Records from a dataset
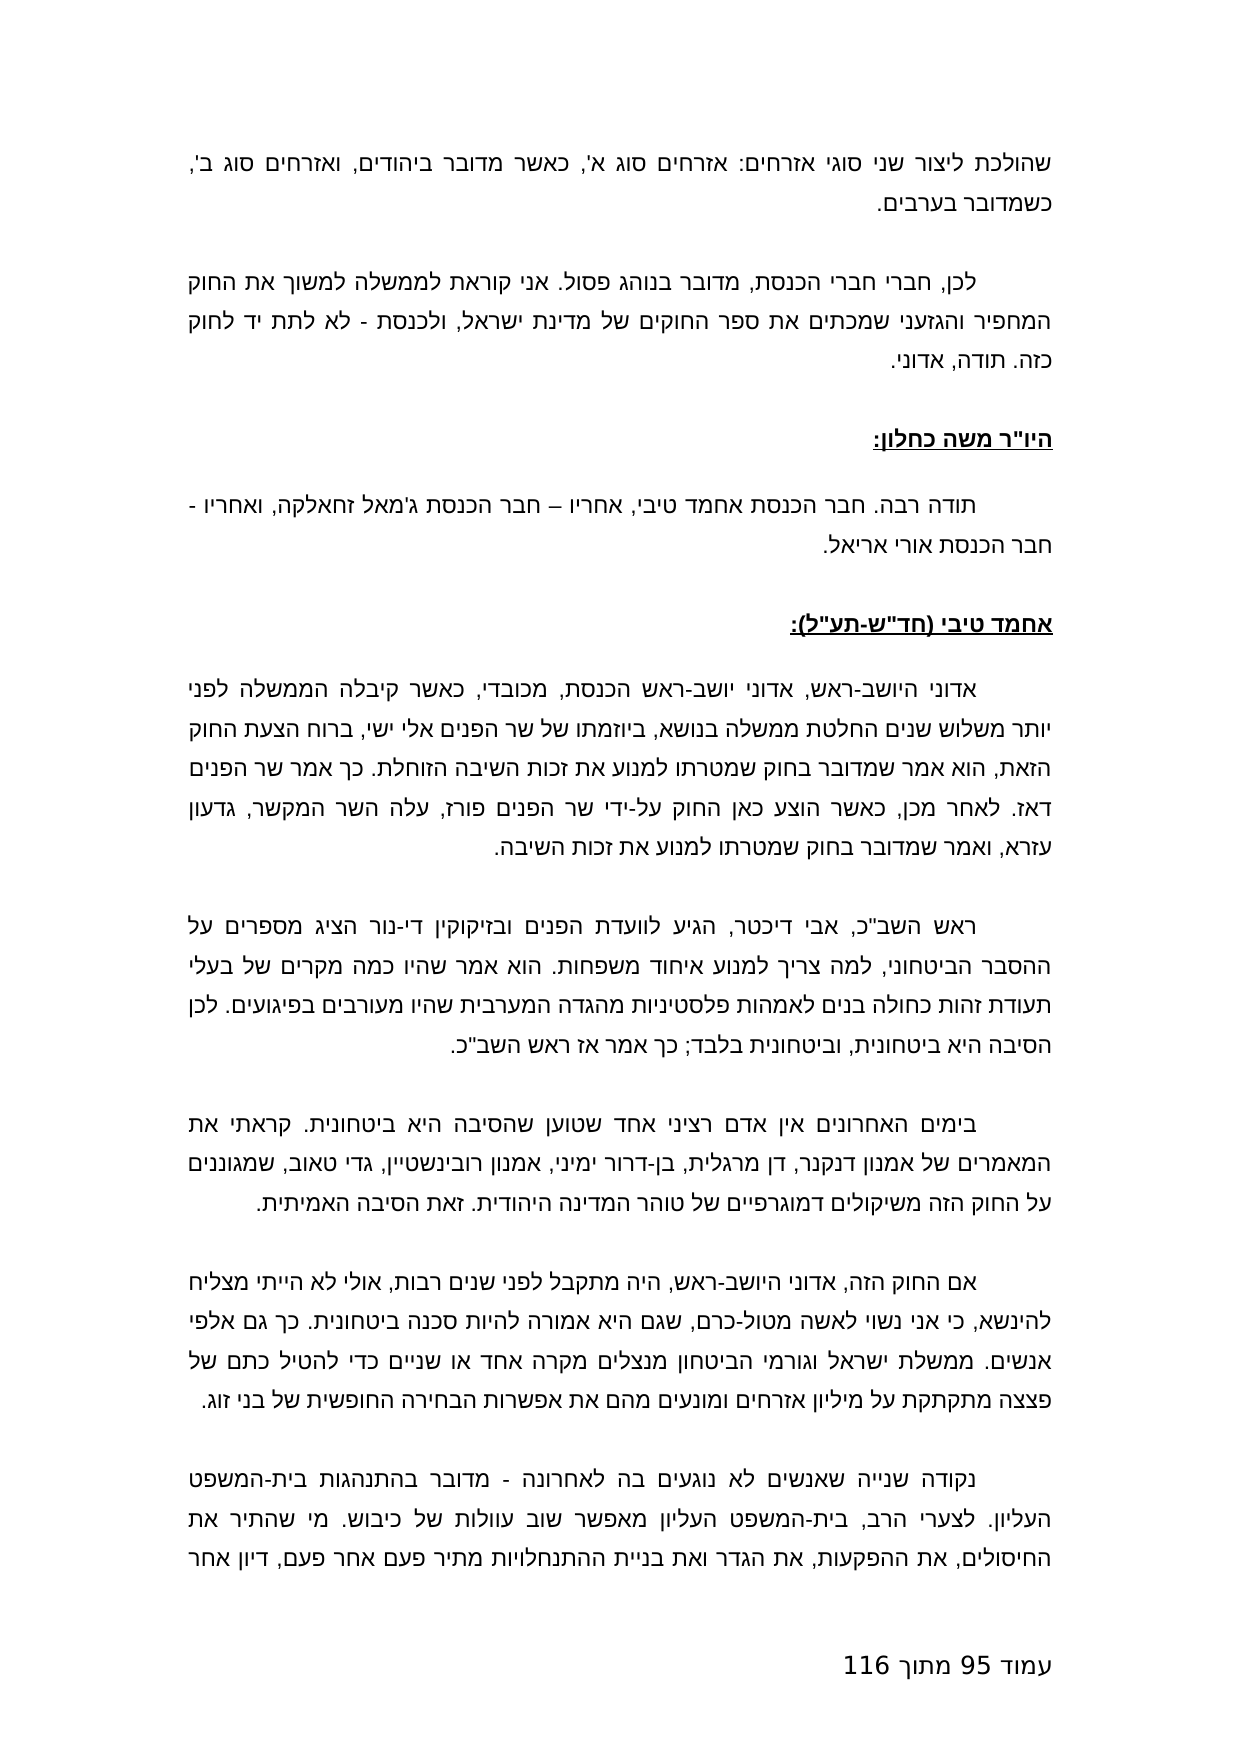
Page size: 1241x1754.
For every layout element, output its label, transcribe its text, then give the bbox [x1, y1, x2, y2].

text אם החוק הזה, אדוני היושב-ראש, היה מתקבל לפני שנים רבות, אולי לא הייתי מצליח להינשא, כי אני נשוי לאשה מטול-כרם, שגם היא אמורה להיות סכנה ביטחונית. כך גם אלפי אנשים. ממשלת ישראל וגורמי הביטחון מנצלים מקרה אחד או שניים כדי להטיל כתם של פצצה מתקתקת על מיליון אזרחים ומונעים מהם את אפשרות הבחירה החופשית של בני זוג. [187, 1269, 1053, 1413]
text ראש השב"כ, אבי דיכטר, הגיע לוועדת הפנים ובזיקוקין די-נור הציג מספרים על ההסבר הביטחוני, למה צריך למנוע איחוד משפחות. הוא אמר שהיו כמה מקרים של בעלי תעודת זהות כחולה בנים לאמהות פלסטיניות מהגדה המערבית שהיו מעורבים בפיגועים. לכן הסיבה היא ביטחונית, וביטחונית בלבד; כך אמר אז ראש השב"כ. [187, 913, 1053, 1058]
text אדוני היושב-ראש, אדוני יושב-ראש הכנסת, מכובדי, כאשר קיבלה הממשלה לפני יותר משלוש שנים החלטת ממשלה בנושא, ביוזמתו של שר הפנים אלי ישי, ברוח הצעת החוק הזאת, הוא אמר שמדובר בחוק שמטרתו למנוע את זכות השיבה הזוחלת. כך אמר שר הפנים דאז. לאחר מכן, כאשר הוצע כאן החוק על-ידי שר הפנים פורז, עלה השר המקשר, גדעון עזרא, ואמר שמדובר בחוק שמטרתו למנוע את זכות השיבה. [187, 676, 1053, 861]
text בימים האחרונים אין אדם רציני אחד שטוען שהסיבה היא ביטחונית. קראתי את המאמרים של אמנון דנקנר, דן מרגלית, בן-דרור ימיני, אמנון רובינשטיין, גדי טאוב, שמגוננים על החוק הזה משיקולים דמוגרפיים של טוהר המדינה היהודית. זאת הסיבה האמיתית. [187, 1111, 1053, 1216]
text תודה רבה. חבר הכנסת אחמד טיבי, אחריו – חבר הכנסת ג'מאל זחאלקה, ואחריו - חבר הכנסת אורי אריאל. [187, 492, 1053, 558]
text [187, 1466, 1053, 1571]
text לכן, חברי חברי הכנסת, מדובר בנוהג פסול. אני קוראת לממשלה למשוך את החוק המחפיר והגזעני שמכתים את ספר החוקים של מדינת ישראל, ולכנסת - לא לתת יד לחוק כזה. תודה, אדוני. [187, 268, 1053, 374]
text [187, 150, 1053, 216]
text היו"ר משה כחלון: [187, 426, 1053, 453]
text אחמד טיבי (חד"ש-תע"ל): [187, 611, 1053, 637]
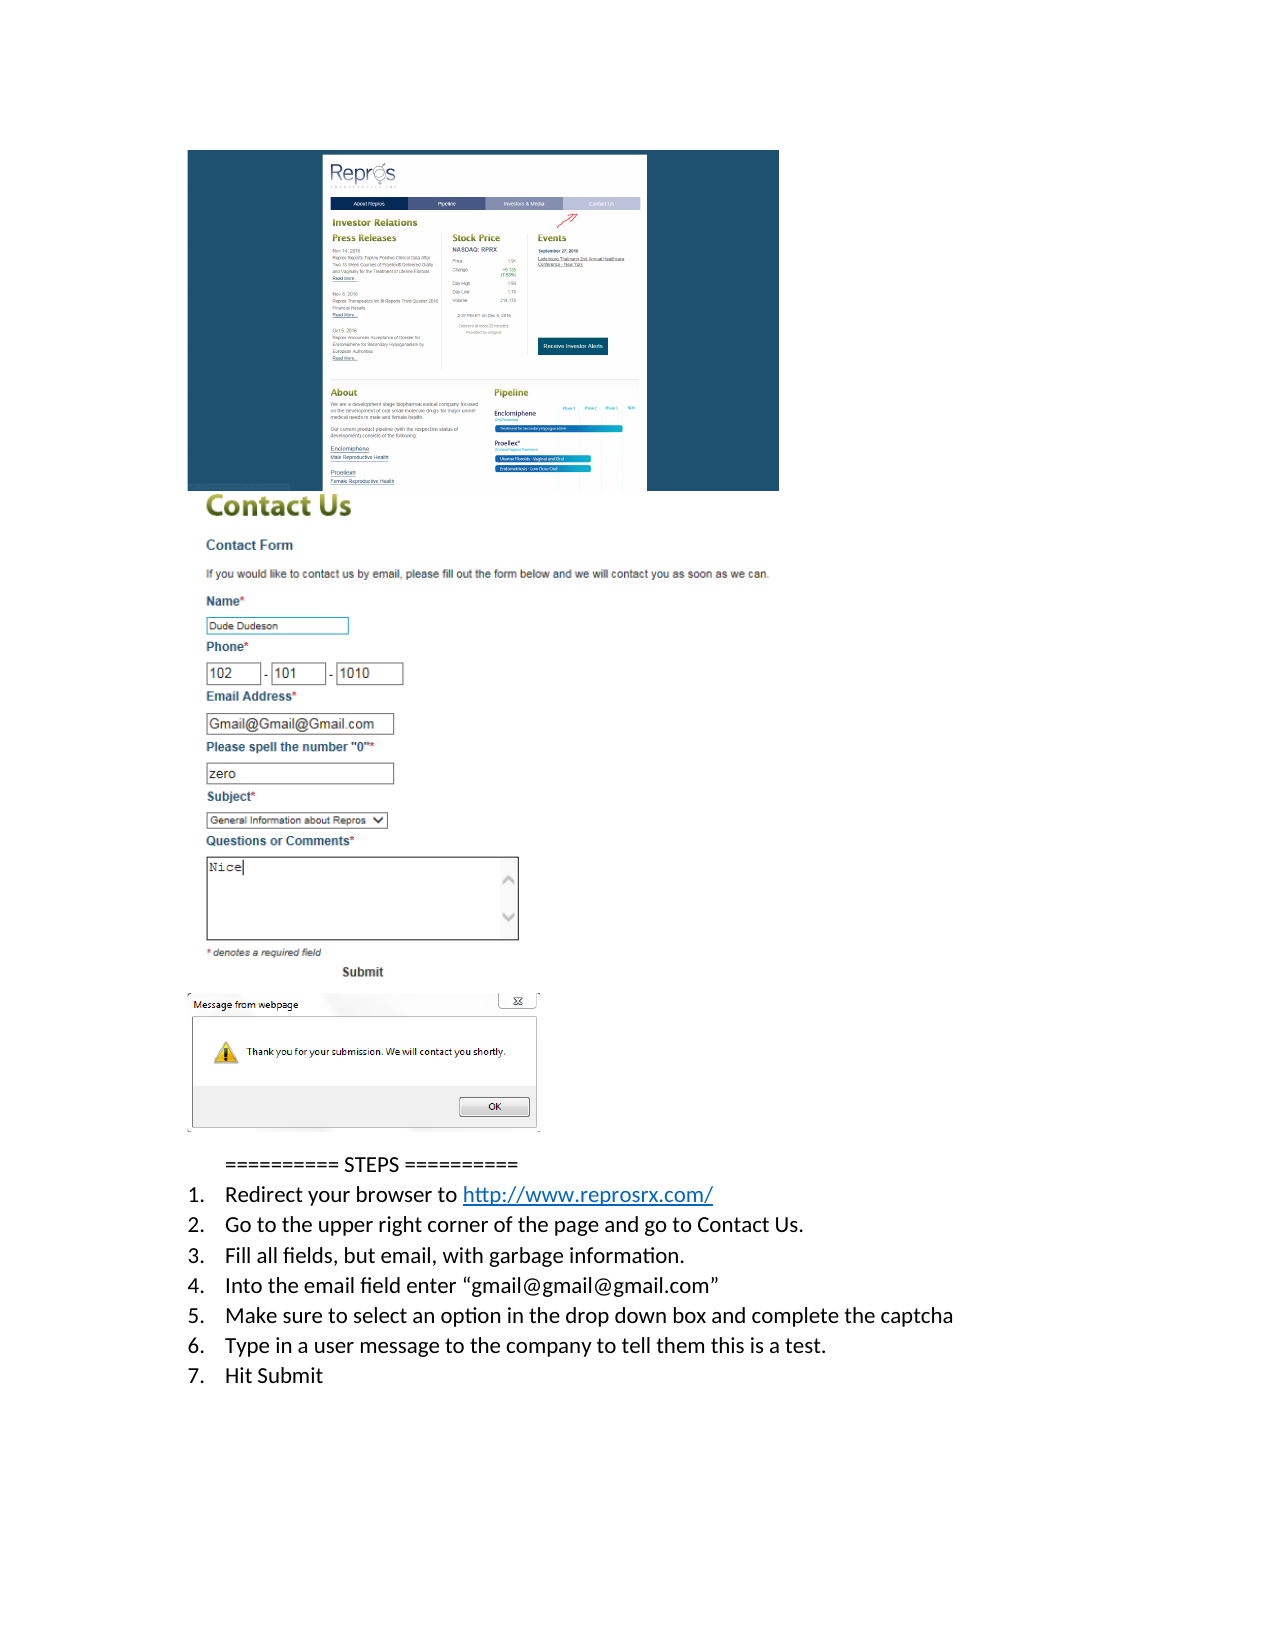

> [Required action] Gather every line from the entries above where the word "תודה" appears, and copy them.

> [Solution]
text תודה רבה. חבר הכנסת אחמד טיבי, אחריו – חבר הכנסת ג'מאל זחאלקה, ואחריו - חבר הכנסת אורי אריאל. [187, 492, 1053, 558]
text לכן, חברי חברי הכנסת, מדובר בנוהג פסול. אני קוראת לממשלה למשוך את החוק המחפיר והגזעני שמכתים את ספר החוקים של מדינת ישראל, ולכנסת - לא לתת יד לחוק כזה. תודה, אדוני. [187, 268, 1053, 374]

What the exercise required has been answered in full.